Posted: 8:00 p.m. Monday, Aug. 26, 2013

New Details Clark County

Endangered snake returned to habitat

Clark County fen might be the source of rare rattlesnake.

By Matt Sanctis

Staff Writer

An endangered rattlesnake that was found in a Moorefield Twp. home last week has been returned to the wild, while providing a rare clue as to where the animal can be found in Clark County.

On Friday, staff from the Humane Society Serving Clark County responded to a call at a home on Twitchell Road after the snake was found in a residential driveway. The animal was eventually identified as an Eastern Massasauga Rattlesnake, one of three venomous types of snakes found in Ohio.

The snake was captured using a pillow case and a garbage can, said James Straley, executive director of the Humane Society. Staff members called officials from the Ohio Department of Natural Resources, who identified the snake and moved it to a more suitable area.

Although it’s not clear how the snake arrived at the residence, a suitable habitat is located at the nearby Prairie Road Fen State Nature Preserve, said Kevin Gribbins, an associate professor of herpetology at Wittenberg University.

Sightings of the endangered snake are rare, in part because the animal avoids people whenever possible, Gribbins said. The snake may have been chasing rodents and accidentally ended up in a residential area, Gribbins said.

It’s not clear how many of the rattlesnakes still exist in Clark County. The other two venomous snakes in Ohio, the Timber Rattlesnake and the Copperhead, are not found in this part of the state.

“No one is doing active research on the population there,” Gribbins said.

One of the few locations where the snake can be found locally is the Cedar Bog Nature Preserve in Champaign County. In recent years, volunteers and members of the Ohio Historical Society have worked to help improve habitat for the snake in that area.

The ODNR’s Division of Wildlife often works with residents and public officials to identify wildlife, said Carolyn Caldwell, program administrator. The agency does not always respond to transport an animal, but may do so if it involves an endangered species.

Finding the snake can be beneficial to researchers, who implant a tag on the animal, allowing them to learn more about its condition, weight and other data. The snake is then released into a suitable habitat.

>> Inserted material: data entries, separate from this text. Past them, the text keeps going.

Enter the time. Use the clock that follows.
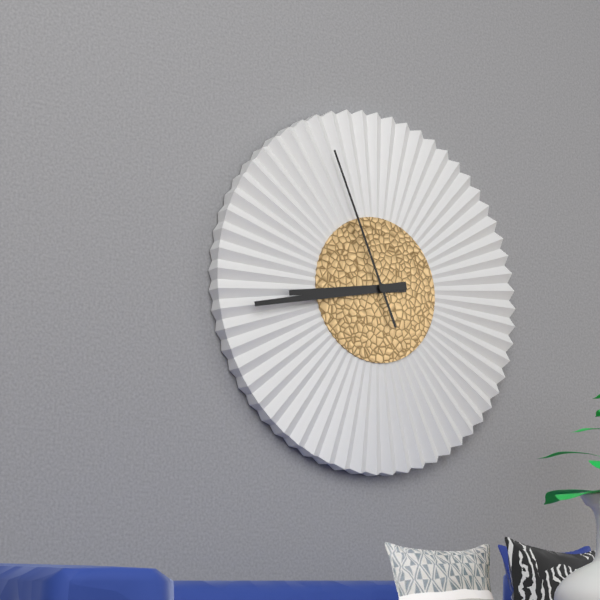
8:43:56
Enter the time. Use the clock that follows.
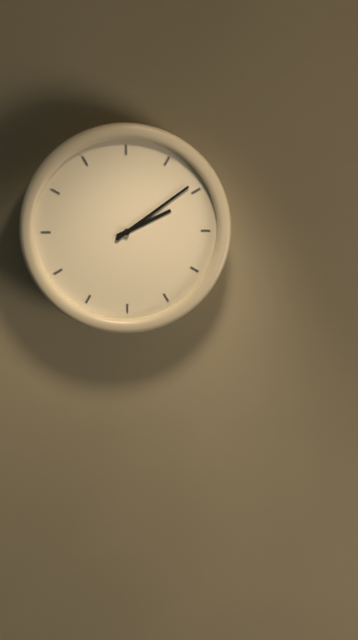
2:09
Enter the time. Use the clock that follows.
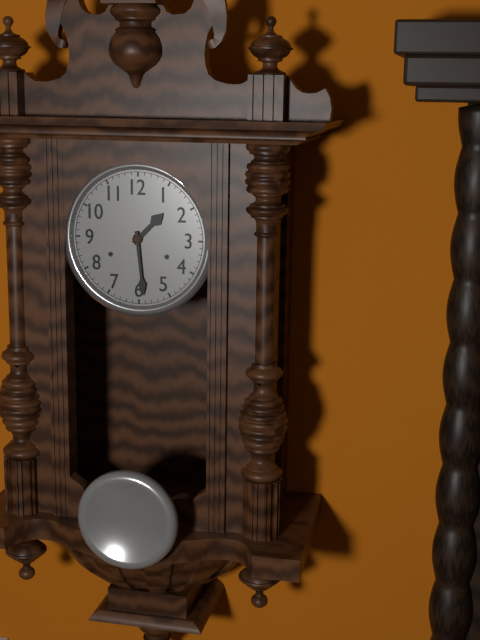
1:29
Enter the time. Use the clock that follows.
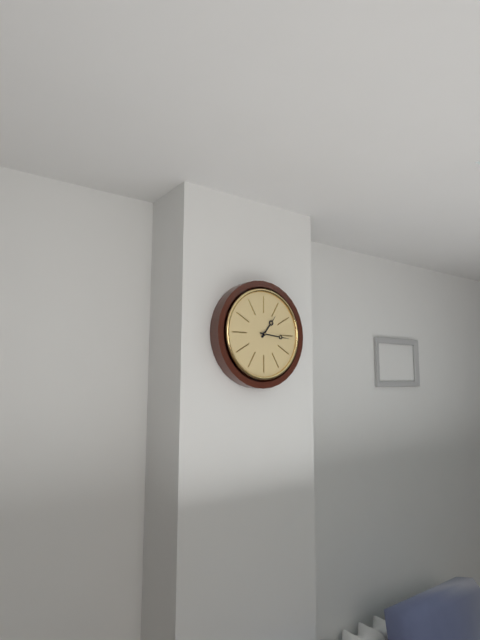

The Eastern Massasauga’s range used to stretch diagonally from the Cincinnati area to Northeast Ohio and cover 30 counties, Caldwell said. Now, there are only 10 or 12 counties where the snake can be found.

“Very few people ever see them,” Caldwell said.

If residents find wildlife they cannot identify, Caldwell suggested staying back and taking a photo. Residents can use the agency’s web site to contact experts who can identify the animal.

While the Eastern Massasauga is venomous, it usually shies away from humans, she said.

“You can walk right past a Massasauga in a field and never know it’s there at all,” Caldwell said.